Data on Big Muddy

Open By Default: A database of access to information requests to the Canadian government

Sat, 07 Mar 2026 14:32:00 -0500

In Canada, any person or corporation in the country can make a request for general records to any agency of the federal government through the Access to Information Act (the equivalent in the United States is the Freedom of Information Act). The government provides a searchable database of completed requests, but includes only a summary of the request and the number of pages of responsive material. The actual documents turned over are not included. However, completed request packages may be informally re-requested, and should you do so, someone from the relevant agency will (usually) send them to you eventually.

This re-request process has its limits. It can takes weeks or months for the documents to be sent, and the database itself only goes back to January 2020 (they used to delete records older than two years, but stopped doing this some time after 2020). Occasionally, they will never send the documents at all, and all you can do is either re-request them again or open a formal access to information request (which will cost you $5).

Making it easier to access completed access to information requests is why the Investigative Journalism Foundation built Open By Default, “the biggest database of internal government documents never before made publicly accessible”. It includes documents from completed access to information requests obtained using both automated (presumably the re-request form) and manual processes (donations from trusted partners, particularly of documents from before the online re-request form was available). The files are cleaned and OCRed into one beautiful, searchable database.

The case for sharing clinical trial data

Tue, 10 Feb 2026 19:39:00 -0500

Saloni Dattani of the excellent Works in Progress magazine (and formerly of Our World in Data) launched a new Substack today called The Clinical Trials Abundance blog. The first post is on the case for sharing clinical trial data. We have been gradually moving toward mandatory reporting of clinical trial results (though enforcement is another question), but sharing data would be one step further. Even though clinical trials rely on the trust (and often money) of the public, it can be very difficult to gain access to the raw results, even if journal article authors claim they are “available upon request”. A norm of clinical trial data sharing would not only increase the confidence in published results but also aid future drug development, reduce expensive redundancy, and improve meta-analyses (which are often forced to rely on heterogeneous summary measures).

The CIA World Factbook has been memory holed

Thu, 05 Feb 2026 16:37:00 -0500

Another staple of my childhood is gone, this time the CIA’s World Factbook. I have fond memories of consulting the World Factbook for school projects in my elementary school computer lab. But as of yesterday, the entire publication along with all of its archives have been suddenly and unceremoniously wiped from the agency’s website. At least archives of the website are still available on the Internet Archive, with complete zip files up to 2020 and Wayback Machine snapshots thereafter.

Twyman's law

Fri, 30 Jan 2026 19:25:00 -0500

From Wikipedia:

Twyman’s law states that “Any figure that looks interesting or different is usually wrong”

A bit different from that oft-quoted line attributed to Isaac Asimov:

The most exciting phrase in science is not ‘Eureka!’ but ‘that’s funny’

But Twyman’s law is much truer in my experience. Surprising results are usually a signal that something is screwy with my data, my assumptions, or my pipeline.

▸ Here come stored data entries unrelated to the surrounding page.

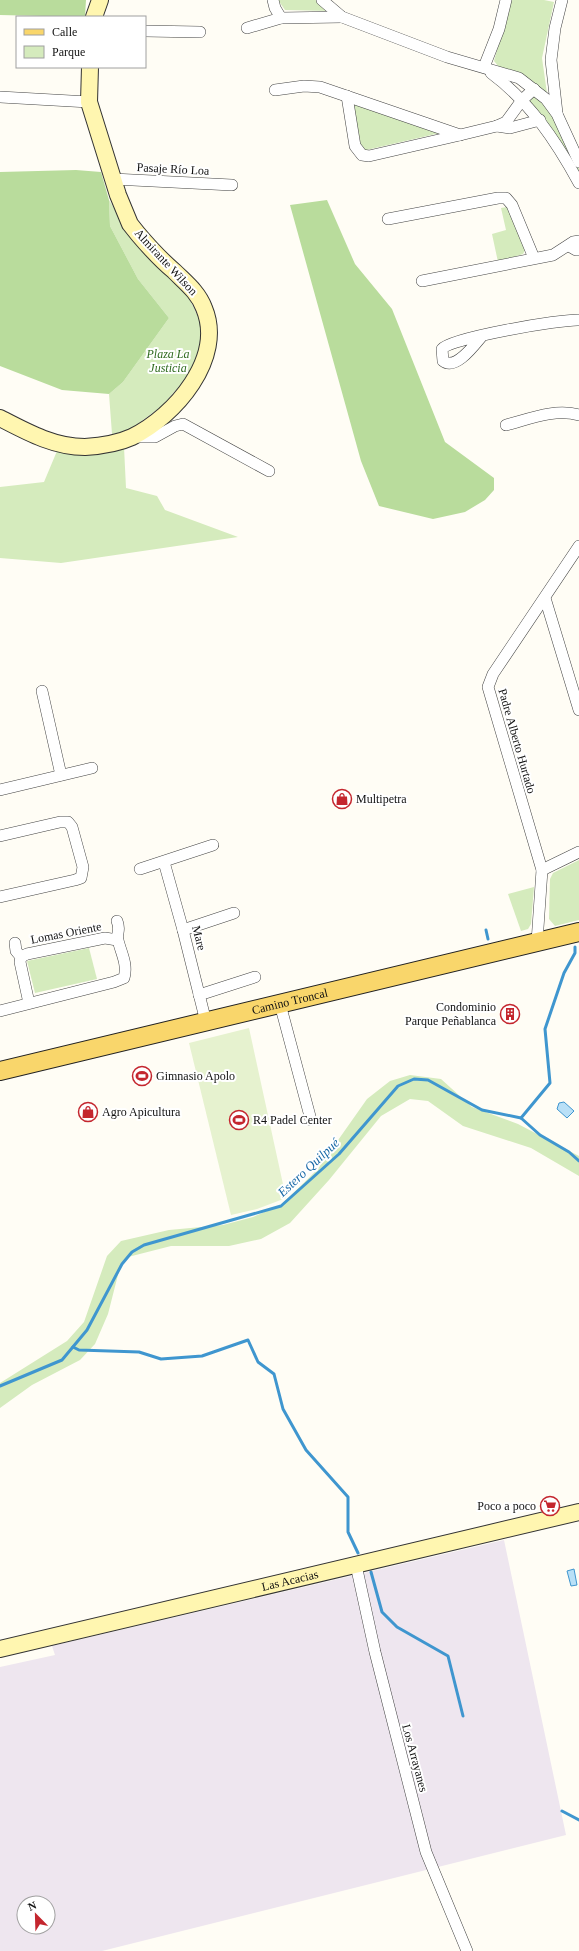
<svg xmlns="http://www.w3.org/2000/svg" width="579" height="1951" font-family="Georgia,serif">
  <rect width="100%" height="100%" fill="#fffdf5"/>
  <path fill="#eee6ef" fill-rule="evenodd" d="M504,1540L566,1835L102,1951H0V1667L55,1655L52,1646ZM24,1903H48V1927H24Z"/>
  <g fill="#d5ebbd">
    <path d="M278,0H316L330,11L285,10Z"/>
    <path d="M511,0H544L554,2L542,58L547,93L524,76L499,67L494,61Z"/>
    <path d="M536,95L552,114L579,168V176L529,104L528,99Z"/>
    <path d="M353,103L440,133L362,151Z"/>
    <path d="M109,200L132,237L187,294L202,325L200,351L188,376L162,406L128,431L112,434L109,394L123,382L169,318L138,279L110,226Z"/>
    <path d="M507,207L525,250L523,254L498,262L492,234L506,230L501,208Z"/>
    <path d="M124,447L126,488L157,496L165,510L238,537L61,563L0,558V487L44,482L57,451Z"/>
    <path d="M579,860V920L555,926L549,919L550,879L553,873Z"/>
    <path d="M534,887L531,924L528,929L521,931L508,894Z"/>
    <path d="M89,948L97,979L35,993L27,961Z"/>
    <path d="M410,1075L441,1079L472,1107L518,1124L579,1156V1176L531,1148L463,1126L428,1101L410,1099L381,1116L329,1180L290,1223L261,1239L229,1246H171L128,1257L121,1263L108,1314L95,1344L80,1360L32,1385L0,1408V1383L67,1341L84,1322L107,1256L121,1241L169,1230L223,1225L253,1217L281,1205L317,1170L367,1099L390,1081Z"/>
  </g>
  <g fill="#b9dc9c">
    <path d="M0,0H86L85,17L0,15Z"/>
    <path d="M76,170L101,172L109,200L110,226L138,279L169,318L123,382L109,394L62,390L0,366V172Z"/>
    <path d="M327,200L355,264L392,309L445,442L494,478V490L485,500L465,512L433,519L379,506L361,461L290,205Z"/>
  </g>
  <path fill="#e6f2cf" d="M249,1028L286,1198L257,1209L231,1215L189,1043Z"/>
  <g fill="#b9e0f7" stroke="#3f96cf">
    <path d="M564,1102L574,1111L567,1118L557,1109L559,1103Z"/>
    <path d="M574,1569L577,1585L571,1586L567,1571Z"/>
  </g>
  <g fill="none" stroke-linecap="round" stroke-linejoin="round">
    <g stroke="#3f96cf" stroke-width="3">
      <path d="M486,930L488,939"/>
      <path d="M521,1118L550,1083L545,1029L564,973L575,953V947"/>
      <path d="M73,1347L79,1350L139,1352L161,1359L202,1356L248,1340L258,1362L274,1374L283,1409L306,1450L348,1497V1532L358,1553"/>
      <path d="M0,1386L62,1360L87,1330L122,1264L132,1252L144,1245L281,1206L339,1154L398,1086L414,1079L428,1080L482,1110L521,1118L540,1135L569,1152L579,1161"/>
      <path d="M371,1572L382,1612L397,1627L448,1656L463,1716"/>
      <path d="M562,1811L579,1820"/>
    </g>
    <defs>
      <g id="street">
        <path d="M273,0L275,8L281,18"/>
        <path d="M322,0L342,17L447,57L519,78L546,99L557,114L579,162"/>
        <path d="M247,28L281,18L342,17"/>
        <path d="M145,31L200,32"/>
        <path d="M484,67L499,29L506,0"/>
        <path d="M491,73C530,102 556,141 579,183"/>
        <path d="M275,90L304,86L320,87L460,135L497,126L506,122L522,100L534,89"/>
        <path d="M347,96L355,146L362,155L369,156L460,135"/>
        <path d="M0,97L89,102"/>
        <path d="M557,113L551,60L555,28L562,0"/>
        <path d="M497,126L510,128L540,120"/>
        <path d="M113,179L232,185"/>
        <path d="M388,219L498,198H506L512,205L534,258"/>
        <path d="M569,246L576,250H579"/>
        <path d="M422,281L553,255L573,242L579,241"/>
        <path d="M482,336C475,344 456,371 443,361L442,349C450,338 562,319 579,320"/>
        <path d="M506,425C529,419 555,408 579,415"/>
        <path d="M133,437H155L175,426L183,424L269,471"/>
        <path d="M545,598L579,710"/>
        <path d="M42,691L61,775"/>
        <path d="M0,790L92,768"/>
        <path d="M0,836L60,822H68L72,827L83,867L81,878L75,880L0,897"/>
        <path d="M164,862L183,930L206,1022"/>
        <path d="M140,869L213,845"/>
        <path d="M542,870L579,852"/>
        <path d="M183,930L234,913"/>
        <path d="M537,942L542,870L488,687L493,674L579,546"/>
        <path d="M15,943L16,951L21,957L20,962L29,1003"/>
        <path d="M21,957L27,954L105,938L117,940"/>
        <path d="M199,995L255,977"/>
        <path d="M280,1004L311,1120"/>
        <path d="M0,1011L114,982L124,978C128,964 121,953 118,940C116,934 121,930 117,921"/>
        <path d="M356,1565L375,1652L426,1852L467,1951"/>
      </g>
      <g id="secondary">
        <path d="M94,17L100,0"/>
        <path d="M0,418C27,432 54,447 85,447C100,446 119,443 132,437C175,416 225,358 204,308C198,292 186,283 174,271C161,260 149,247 138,234L130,224L118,195L89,102L90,67"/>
        <path id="s1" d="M0,1649L579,1512"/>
      </g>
      <g id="primary">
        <path id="s2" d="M0,1071L579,932"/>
      </g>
    </defs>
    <use href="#street" stroke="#444" stroke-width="12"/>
    <use href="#secondary" stroke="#333" stroke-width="18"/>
    <use href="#primary" stroke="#222" stroke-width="20"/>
    <use href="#street" stroke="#fff" stroke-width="11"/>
    <use href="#secondary" stroke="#fff6b0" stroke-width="16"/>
    <use href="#primary" stroke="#f9d66b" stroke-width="18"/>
  </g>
  <defs>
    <symbol id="shop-ring" viewBox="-11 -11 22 22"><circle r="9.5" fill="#fff" stroke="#c4262e" stroke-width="1.5"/><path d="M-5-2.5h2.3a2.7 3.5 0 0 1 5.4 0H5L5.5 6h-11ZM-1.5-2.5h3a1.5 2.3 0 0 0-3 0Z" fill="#c4262e"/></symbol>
    <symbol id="building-ring" viewBox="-11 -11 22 22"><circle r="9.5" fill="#fff" stroke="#c4262e" stroke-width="1.5"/><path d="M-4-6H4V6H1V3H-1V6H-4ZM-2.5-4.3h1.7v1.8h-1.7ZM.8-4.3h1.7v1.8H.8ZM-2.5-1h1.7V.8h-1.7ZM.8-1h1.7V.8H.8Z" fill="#c4262e"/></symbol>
    <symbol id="stadium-ring" viewBox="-11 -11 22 22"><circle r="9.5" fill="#fff" stroke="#c4262e" stroke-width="1.5"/><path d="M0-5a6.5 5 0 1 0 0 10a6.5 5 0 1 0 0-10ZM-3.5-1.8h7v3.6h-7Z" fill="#c4262e"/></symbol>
    <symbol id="supermarket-ring" viewBox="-11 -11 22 22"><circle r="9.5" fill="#fff" stroke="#c4262e" stroke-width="1.5"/><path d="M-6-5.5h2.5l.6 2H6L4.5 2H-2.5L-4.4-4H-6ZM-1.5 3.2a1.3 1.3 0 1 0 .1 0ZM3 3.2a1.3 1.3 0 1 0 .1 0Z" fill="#c4262e"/></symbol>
  </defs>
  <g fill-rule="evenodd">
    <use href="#shop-ring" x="331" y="788" width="22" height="22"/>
    <use href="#building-ring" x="499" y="1003" width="22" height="22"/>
    <use href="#stadium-ring" x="131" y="1065" width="22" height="22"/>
    <use href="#shop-ring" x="77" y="1101" width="22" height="22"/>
    <use href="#stadium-ring" x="228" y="1109" width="22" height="22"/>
    <use href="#supermarket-ring" x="539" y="1495" width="22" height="22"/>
  </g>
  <g text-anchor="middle" stroke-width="4" stroke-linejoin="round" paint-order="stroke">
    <g font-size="12" fill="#111" stroke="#fff">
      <text transform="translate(173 169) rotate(3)" y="4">Pasaje Río Loa</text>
      <text transform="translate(166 262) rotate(47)" y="4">Almirante Wilson</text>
      <text transform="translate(517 741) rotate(74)" y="4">Padre Alberto Hurtado</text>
      <text transform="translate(66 933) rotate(-11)" y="4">Lomas Oriente</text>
      <text transform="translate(199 938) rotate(76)" y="4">Mare</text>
      <text dy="4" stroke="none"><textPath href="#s2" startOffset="298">Camino Troncal</textPath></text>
      <text dy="4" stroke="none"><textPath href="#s1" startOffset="298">Las Acacias</textPath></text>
      <text transform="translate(415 1758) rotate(75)" y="4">Los Arrayanes</text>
    </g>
    <g font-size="12" font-style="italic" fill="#2f6b1f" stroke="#fff">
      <text x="168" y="358">Plaza La<tspan x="168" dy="14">Justicia</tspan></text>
    </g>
    <g font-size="12" fill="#111" stroke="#fff" text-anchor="start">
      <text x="356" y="803">Multipetra</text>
      <text x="496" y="1011" text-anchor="end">Condominio<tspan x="496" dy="14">Parque Peñablanca</tspan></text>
      <text x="156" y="1080">Gimnasio Apolo</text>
      <text x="102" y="1116">Agro Apicultura</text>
      <text x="253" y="1124">R4 Padel Center</text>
      <text x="536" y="1510" text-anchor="end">Poco a poco</text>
    </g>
    <g font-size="13" font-style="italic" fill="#1768a6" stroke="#fff">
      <text transform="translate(308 1167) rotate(-43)" y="5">Estero Quilpué</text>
    </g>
  </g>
  <rect x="16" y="16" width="130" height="52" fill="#ffffff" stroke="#a0a0a0"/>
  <rect x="24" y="29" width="20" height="6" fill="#f9d66b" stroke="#a0a0a0"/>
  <text x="52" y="36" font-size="12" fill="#111111">Calle</text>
  <rect x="24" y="46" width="20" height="12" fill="#d5ebbd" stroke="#a0a0a0"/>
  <text x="52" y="56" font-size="12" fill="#111111">Parque</text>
  <g transform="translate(36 1915) rotate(337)"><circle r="19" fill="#ffffff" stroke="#a0a0a0"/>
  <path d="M0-3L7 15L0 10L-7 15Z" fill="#c4262e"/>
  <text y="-6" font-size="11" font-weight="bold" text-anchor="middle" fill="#111111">N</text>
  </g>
</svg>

_{Hat tip to DJ Rich on Twitter.}

Remember that a lot of numbers are fake

Thu, 29 Jan 2026 23:20:00 -0500

David Oks wrote an essay reminding us that in many countries, even the most basic statistic—the population—is often shockingly uncertain or even outright fabricated. It’s a good reminder that many of the numbers we rely on for international comparisons, like crime rates and economic indices, are similarly troubled by incompatible definitions, uneven measurement, and varying degrees of manipulation. Ask Google what the population of Afghanistan is, and it will happily show you an annual timeline of population since 1960, but the tidiness of the chart belies the murkiness of the estimate.

One of the drawbacks of easily accessible international datasets from organizations like the World Bank and Our World in Data is that they paper over the huge differences among the underlying source datasets. Ultimately, you end up with one number from each country and the implication that they are all pointing to a single construct. This makes it far too easy to draw confident comparisons between countries that simply aren’t measuring the same thing. Without being forced to assemble these datasets yourself, it’s difficult to appreciate how messy it is to measure “the same thing” across different places (or even to measure the same thing over time within one place).

When evaluating a statistical claim, it’s always worth asking where the numbers come from and how they were measured. It’s easy to take figures at face value, especially when they’re rarely presented with any explicit uncertainty, which may be large. This goes double for more esoteric constructs like freedom scores or corruption indices, which often show up in social media posts cheerleading (or doom-mongering) one country over another. I remember one slickly produced video uncritically comparing COVID-19 statistics between Australia and Niger on the basis that they have the same population (do they?). Niger is one of the poorest and youngest countries in the world, and differences in demographics and health infrastructure alone invalidate any straightforward comparison with a wealthy Western country.